Return all the data, word for word.

====

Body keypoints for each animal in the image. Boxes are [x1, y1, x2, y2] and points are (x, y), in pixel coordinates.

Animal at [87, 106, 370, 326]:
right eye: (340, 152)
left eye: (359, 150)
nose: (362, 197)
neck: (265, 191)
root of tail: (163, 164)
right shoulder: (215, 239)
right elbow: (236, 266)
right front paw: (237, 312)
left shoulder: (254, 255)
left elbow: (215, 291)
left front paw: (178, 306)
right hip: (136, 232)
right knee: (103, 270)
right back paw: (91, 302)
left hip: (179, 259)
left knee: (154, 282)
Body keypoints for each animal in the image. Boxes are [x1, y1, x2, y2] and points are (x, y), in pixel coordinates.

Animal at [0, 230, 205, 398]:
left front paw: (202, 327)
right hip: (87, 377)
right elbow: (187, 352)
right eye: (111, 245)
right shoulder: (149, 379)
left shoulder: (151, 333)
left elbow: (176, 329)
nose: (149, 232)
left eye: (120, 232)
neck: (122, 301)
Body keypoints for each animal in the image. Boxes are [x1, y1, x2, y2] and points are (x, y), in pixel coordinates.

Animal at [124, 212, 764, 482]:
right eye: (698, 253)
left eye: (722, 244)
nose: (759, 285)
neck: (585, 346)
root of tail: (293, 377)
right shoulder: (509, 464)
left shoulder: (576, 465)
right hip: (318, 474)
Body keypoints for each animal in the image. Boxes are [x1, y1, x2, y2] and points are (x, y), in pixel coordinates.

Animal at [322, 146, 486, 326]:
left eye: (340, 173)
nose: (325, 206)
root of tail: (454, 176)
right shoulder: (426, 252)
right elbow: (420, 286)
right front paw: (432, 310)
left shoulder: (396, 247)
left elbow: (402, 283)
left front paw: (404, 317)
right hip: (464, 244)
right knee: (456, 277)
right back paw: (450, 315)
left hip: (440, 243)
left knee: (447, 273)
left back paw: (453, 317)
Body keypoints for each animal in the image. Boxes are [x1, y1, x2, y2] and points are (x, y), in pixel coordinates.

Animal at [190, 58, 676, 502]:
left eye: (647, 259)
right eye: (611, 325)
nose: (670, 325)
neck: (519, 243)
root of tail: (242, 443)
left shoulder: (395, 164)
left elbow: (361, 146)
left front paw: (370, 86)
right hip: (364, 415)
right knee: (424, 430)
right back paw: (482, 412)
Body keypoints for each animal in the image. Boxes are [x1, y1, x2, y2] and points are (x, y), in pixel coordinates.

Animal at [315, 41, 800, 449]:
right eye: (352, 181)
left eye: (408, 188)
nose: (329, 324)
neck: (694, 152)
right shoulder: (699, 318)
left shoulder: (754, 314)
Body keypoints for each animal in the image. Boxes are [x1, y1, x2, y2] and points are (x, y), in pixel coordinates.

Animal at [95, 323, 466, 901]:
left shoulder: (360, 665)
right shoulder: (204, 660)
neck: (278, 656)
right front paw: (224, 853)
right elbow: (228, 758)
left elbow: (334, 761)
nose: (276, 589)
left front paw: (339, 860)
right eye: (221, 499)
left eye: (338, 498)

====

ANSWER BOX.
Body keypoints for each animal in the image. Boxes are [x1, y1, x2, y2] and points are (x, y), in pixel coordinates.

Animal at [87, 106, 370, 326]:
right eye: (340, 152)
left eye: (359, 150)
nose: (362, 197)
neck: (265, 191)
root of tail: (163, 164)
right shoulder: (215, 239)
right elbow: (236, 266)
right front paw: (237, 312)
left shoulder: (254, 255)
left elbow: (215, 291)
left front paw: (178, 306)
right hip: (136, 232)
right knee: (103, 270)
right back paw: (91, 302)
left hip: (179, 259)
left knee: (154, 282)
Body keypoints for each animal in the image. Boxes are [x1, y1, x2, y2] and points are (x, y), in pixel coordinates.

Animal at [0, 230, 205, 398]:
left front paw: (202, 327)
right hip: (87, 377)
right elbow: (187, 352)
right eye: (111, 245)
right shoulder: (149, 379)
left shoulder: (151, 333)
left elbow: (176, 329)
nose: (149, 232)
left eye: (120, 232)
neck: (122, 301)
Body keypoints for each animal in the image. Boxes are [x1, y1, x2, y2] and points are (x, y), in pixel coordinates.

Animal at [124, 212, 764, 482]:
right eye: (698, 253)
left eye: (722, 244)
nose: (759, 285)
neck: (585, 346)
root of tail: (293, 377)
right shoulder: (509, 464)
left shoulder: (576, 465)
right hip: (318, 474)
Body keypoints for each animal in the image. Boxes are [x1, y1, x2, y2] and points are (x, y), in pixel coordinates.

Animal at [322, 146, 486, 326]:
left eye: (340, 173)
nose: (325, 206)
root of tail: (454, 176)
right shoulder: (426, 252)
right elbow: (420, 286)
right front paw: (432, 310)
left shoulder: (396, 247)
left elbow: (402, 283)
left front paw: (404, 317)
right hip: (464, 244)
right knee: (456, 277)
right back paw: (450, 315)
left hip: (440, 243)
left knee: (447, 273)
left back paw: (453, 317)
Body keypoints for each animal in the image. Boxes are [x1, y1, x2, y2] and points are (x, y), in pixel coordinates.

Animal at [190, 58, 676, 502]:
left eye: (647, 259)
right eye: (611, 325)
nose: (670, 325)
neck: (519, 243)
root of tail: (242, 443)
left shoulder: (395, 164)
left elbow: (361, 146)
left front paw: (370, 86)
right hip: (364, 415)
right knee: (424, 430)
right back paw: (482, 412)
Body keypoints for each animal in the image. Boxes are [x1, y1, x2, y2] and points are (x, y), in pixel coordinates.

Animal at [315, 41, 800, 449]:
right eye: (352, 181)
left eye: (408, 188)
nose: (329, 324)
neck: (694, 152)
right shoulder: (699, 318)
left shoulder: (754, 314)
Body keypoints for each animal in the image. Boxes are [x1, y1, x2, y2] and points are (x, y), in pixel coordinates.

Animal at [95, 323, 466, 901]:
left shoulder: (360, 665)
right shoulder: (204, 660)
neck: (278, 656)
right front paw: (224, 853)
right elbow: (228, 758)
left elbow: (334, 761)
nose: (276, 589)
left front paw: (339, 860)
right eye: (221, 499)
left eye: (338, 498)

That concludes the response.